● **Testo del documento**:
Prove di certificazione linguistica per l'ammissione all'esame di Stato. E' così opportuno con la crisi pandemica ancora in corso? Lo abbiamo chiesto all'Amministrazione regionale.
Data pubblicazione: Feb 01, 2021 2:53:30 PM
Apprendiamo dai colleghi delle scuole secondarie di secondo grado che la Sovrintendenza ha inviato, con un breve preavviso, il calendario delle prove di francese, ai sensi dell’articolo 4 della legge regionale n° 11 del 17 dicembre 2018.
Considerando la crisi pandemica che stiamo ancora vivendo, e le difficoltà che le scuole devono affrontare in termine di organizzazione con gli studenti in presenza al 50%, ci appare alquanto inopportuno questo aggravio di lavoro per le scuole, gli insegnanti e gli studenti, alla luce anche del fatto che, a livello nazionale, si stia valutando di non svolgere le prove INVALSI per gli studenti del quinto anno delle scuole secondarie di secondo grado.
Chiediamo all’Assessore e alla Sovrintendenza di riconsiderare questa scelta e, anche per quest’anno, andare in deroga alla legge in analogia con quanto molto presumibilmente si farà a livello nazionale per gli INVALSI.
Questa richiesta non deriva solo dalle difficoltà organizzative oggettive delle scuole, ma anche, e soprattutto, per andare incontro agli studenti che hanno vissuto e stanno vivendo due anni scolastici che hanno minato, non tanto la loro formazione per la quale gli insegnanti si sono adoperati con professionalità sin dallo scorso marzo, ma la loro percezione del presente e generato l’ansia legata all’incertezza del futuro, rendendoli dei soggetti ancora più fragili.
Tralasciando la questione del valore formativo di questi test linguistici, la FLC ha sempre ritenuto che già in tempi normali l’apprendimento e la valutazione non debbano passare attraverso prove standardizzate, ma che l’apprendimento e la sua valutazione debbano essere interdipendenti e legati fra loro da diversi fattori: relazionali, prima di tutto, disciplinari poi. Il processo di apprendimento, quindi, dovrebbe, soprattutto, instillare nei discenti l’idea che la scuola sia curiosità culturale altamente formativa per la propria crescita individuale e quindi dell’intera cittadinanza, e non mero istituto valutativo.
A maggior ragione quanto detto deve essere valido in un momento storico come questo, in cui gli studenti stanno vivendo una crisi delle proprie certezze, sono ansiosi per l’esame di Stato (che al momento non si sa ancora come si svolgerà) e non hanno alcuna certezza di finire l’anno in aula. Pertanto, ci stupiamo che l’Amministrazione, con un preavviso brevissimo, chieda agli studenti di affrontare un esame linguistico, contribuendo ad aumentare lo stato di incertezza e provocando ulteriori preoccupazioni e stati d’ansia. A che pro? A quale criterio di utilità risponde questa decisione? Inoltre, per parlare in termini didattici, dopo due anni scolastici a singhiozzo con tutte le preoccupazioni di cui sono investiti i diplomandi, quali criteri di attendibilità e validità possono avere queste prove?
Chiediamo, quindi, che le logiche di intervento non siano legate meramente a dettati ideologici o economici (i test qualcuno li ha preparati e questo qualcuno deve essere pagato, probabilmente), ma che la politica dell’istruzione sia guidata da altri ragionamenti più rispondenti ai bisogni, non solo culturali, ma anche sociali del presente e del futuro prossimo.

● **Registro dati**:
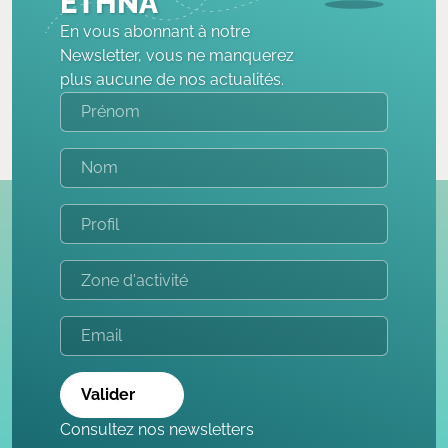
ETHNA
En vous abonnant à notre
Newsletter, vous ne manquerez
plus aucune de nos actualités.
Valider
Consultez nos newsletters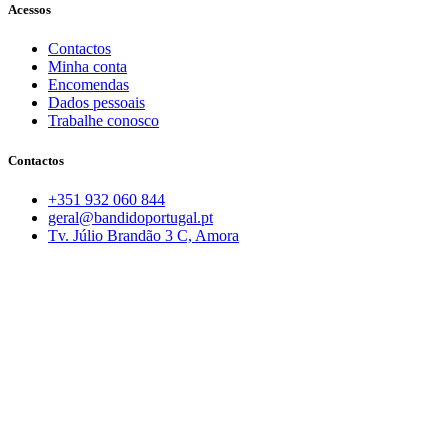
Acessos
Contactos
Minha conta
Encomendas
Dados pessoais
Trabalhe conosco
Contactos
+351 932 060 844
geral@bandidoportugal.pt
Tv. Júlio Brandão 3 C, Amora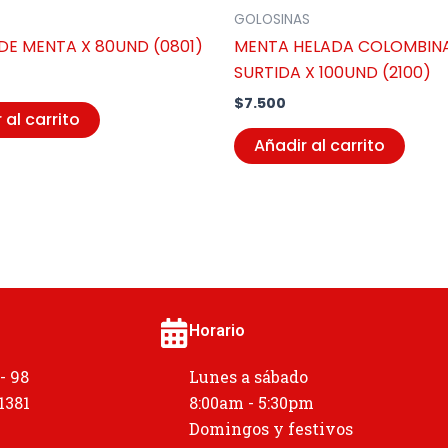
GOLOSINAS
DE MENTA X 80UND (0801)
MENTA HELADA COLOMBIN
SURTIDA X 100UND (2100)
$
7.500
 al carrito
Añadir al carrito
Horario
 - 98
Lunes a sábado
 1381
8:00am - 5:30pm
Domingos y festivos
--
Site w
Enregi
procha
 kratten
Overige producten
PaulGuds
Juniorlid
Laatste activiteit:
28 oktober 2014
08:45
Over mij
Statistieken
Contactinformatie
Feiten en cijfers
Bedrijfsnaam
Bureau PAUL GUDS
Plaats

● **Esercizi**:
**1.** Riscrivi il testo sulle prove di certificazione linguistica da "Chiediamo, quindi, che" fino a "del futuro prossimo.", mettendo "finanziari" al posto di "economici".
**2.** Elenca tutte le frasi del testo sulle prove di certificazione linguistica che terminano con un punto interrogativo.

● **Soluzioni**:
**1.**
Chiediamo, quindi, che le logiche di intervento non siano legate meramente a dettati ideologici o finanziari (i test qualcuno li ha preparati e questo qualcuno deve essere pagato, probabilmente), ma che la politica dell’istruzione sia guidata da altri ragionamenti più rispondenti ai bisogni, non solo culturali, ma anche sociali del presente e del futuro prossimo.

**2.**
- E' così opportuno con la crisi pandemica ancora in corso?
- A che pro?
- A quale criterio di utilità risponde questa decisione?
- Inoltre, per parlare in termini didattici, dopo due anni scolastici a singhiozzo con tutte le preoccupazioni di cui sono investiti i diplomandi, quali criteri di attendibilità e validità possono avere queste prove?